## YOUR TASK
Below is a block of entries, which should be copied verbatim apart from the pictures.

## MATERIAL SUPPLIED
# # #

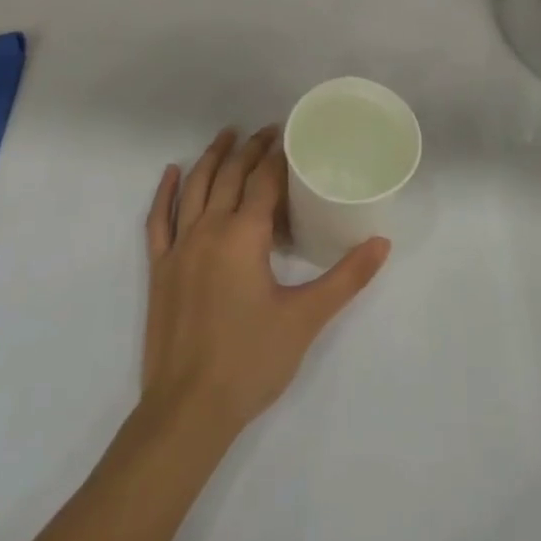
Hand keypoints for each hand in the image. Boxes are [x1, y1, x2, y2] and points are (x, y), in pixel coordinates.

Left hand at [141, 127, 389, 438]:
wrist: (188, 410)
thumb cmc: (251, 361)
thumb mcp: (306, 319)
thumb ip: (346, 278)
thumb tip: (382, 243)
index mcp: (244, 235)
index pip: (263, 181)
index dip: (277, 156)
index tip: (289, 137)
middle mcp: (209, 229)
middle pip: (230, 175)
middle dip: (250, 149)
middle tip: (267, 131)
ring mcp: (179, 247)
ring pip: (195, 187)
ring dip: (212, 157)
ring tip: (227, 134)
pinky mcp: (160, 269)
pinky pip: (158, 220)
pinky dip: (165, 192)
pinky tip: (171, 172)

# # #

## TASK RESPONSE
Hand keypoints for each hand in the image. Boxes are [x1, y1, x2, y2] and points are (x, y), in pixel coordinates.

Left hand at [141, 127, 389, 438]:
wrist: (188, 410)
thumb cmc: (251, 361)
thumb mcp: (306, 319)
thumb ip: (346, 278)
thumb tip: (382, 243)
index mcp: (244, 235)
index pip: (263, 181)
index dip: (277, 156)
index tip: (289, 137)
middle mcp: (209, 229)
middle pip: (230, 175)
middle dip: (250, 149)
middle tip: (267, 131)
ring mcp: (179, 247)
ring pip: (195, 187)
ring dip: (212, 157)
ring tip: (227, 134)
pinky mcp: (160, 269)
pinky pip: (158, 220)
pinky dip: (165, 192)
pinky tip: (171, 172)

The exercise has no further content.